Good luck, mama. You guys are going through a tough time right now and he doesn't have a lot of coping skills for all the big emotions he's experiencing. Try and be patient.
Parenting is so hard! And what works for one kid won't work for another. And what works for your kid one day (hour, minute, second) might not work the next. We all just keep doing our best and hoping for the good days -- you're doing great.

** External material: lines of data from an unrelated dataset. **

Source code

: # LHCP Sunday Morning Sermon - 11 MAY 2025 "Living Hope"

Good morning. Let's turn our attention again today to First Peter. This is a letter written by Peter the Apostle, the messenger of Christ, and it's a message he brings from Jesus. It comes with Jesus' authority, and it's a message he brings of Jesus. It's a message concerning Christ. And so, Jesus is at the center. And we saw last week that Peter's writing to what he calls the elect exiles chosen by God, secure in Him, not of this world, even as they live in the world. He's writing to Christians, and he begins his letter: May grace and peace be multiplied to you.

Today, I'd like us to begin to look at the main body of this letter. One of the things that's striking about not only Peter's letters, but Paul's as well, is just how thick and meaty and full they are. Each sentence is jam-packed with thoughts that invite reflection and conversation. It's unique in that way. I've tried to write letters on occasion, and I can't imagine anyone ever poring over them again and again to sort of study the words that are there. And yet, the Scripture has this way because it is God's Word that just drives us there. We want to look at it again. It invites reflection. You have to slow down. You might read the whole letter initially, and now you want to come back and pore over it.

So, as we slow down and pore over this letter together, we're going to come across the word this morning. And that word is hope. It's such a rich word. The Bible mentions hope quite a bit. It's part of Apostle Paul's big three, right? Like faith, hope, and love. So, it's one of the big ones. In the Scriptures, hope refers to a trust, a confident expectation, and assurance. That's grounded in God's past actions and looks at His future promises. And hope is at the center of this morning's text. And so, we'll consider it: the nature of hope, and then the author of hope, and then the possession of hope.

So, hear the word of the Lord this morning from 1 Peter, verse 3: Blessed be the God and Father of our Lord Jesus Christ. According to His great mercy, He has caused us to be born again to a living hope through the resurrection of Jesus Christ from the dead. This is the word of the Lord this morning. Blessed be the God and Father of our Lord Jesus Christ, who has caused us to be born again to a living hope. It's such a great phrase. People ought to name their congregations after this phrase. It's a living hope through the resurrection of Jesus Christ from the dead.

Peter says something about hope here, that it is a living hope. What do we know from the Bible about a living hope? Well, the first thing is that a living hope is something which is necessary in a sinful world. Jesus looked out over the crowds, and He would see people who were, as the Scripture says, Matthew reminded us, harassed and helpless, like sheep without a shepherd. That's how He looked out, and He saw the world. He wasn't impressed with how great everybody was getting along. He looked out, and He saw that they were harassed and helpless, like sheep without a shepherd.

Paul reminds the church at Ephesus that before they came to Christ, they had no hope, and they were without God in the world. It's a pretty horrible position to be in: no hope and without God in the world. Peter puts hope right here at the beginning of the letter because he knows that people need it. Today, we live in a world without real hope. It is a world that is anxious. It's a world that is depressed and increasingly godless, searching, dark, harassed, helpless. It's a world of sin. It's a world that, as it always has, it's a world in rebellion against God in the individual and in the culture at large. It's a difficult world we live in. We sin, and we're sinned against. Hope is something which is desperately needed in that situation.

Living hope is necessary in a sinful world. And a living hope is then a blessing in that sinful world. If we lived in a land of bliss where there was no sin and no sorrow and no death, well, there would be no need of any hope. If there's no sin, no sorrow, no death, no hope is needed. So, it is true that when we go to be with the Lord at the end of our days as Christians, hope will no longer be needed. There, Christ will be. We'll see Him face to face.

G used to watch the Signing Time episodes on a tablet every morning while DH took his shower. She knows more signs than I do since I was already at work then. That helped some with communication. For behavior, we labeled emotions, tried to anticipate hunger, and tried to be consistent with limits. G resisted redirection vehemently. At that stage we mostly withdrew attention and took away toys that were causing a problem or were being misused.
He's been a lot better the last few days. I've modtly stopped time outs and I've been ignoring, taking away things, and picking my battles. Hopefully this keeps (mostly) working for a while.
I also have tried to keep his nighttime routine very consistent the hour before bed and keep reminding him that we're gonna go night night soon, counting down, and reminding him of what all is gonna happen before bedtime, like we need to put away our touts so we can read books before we go night night. Then, one notebook before we go night night, etc.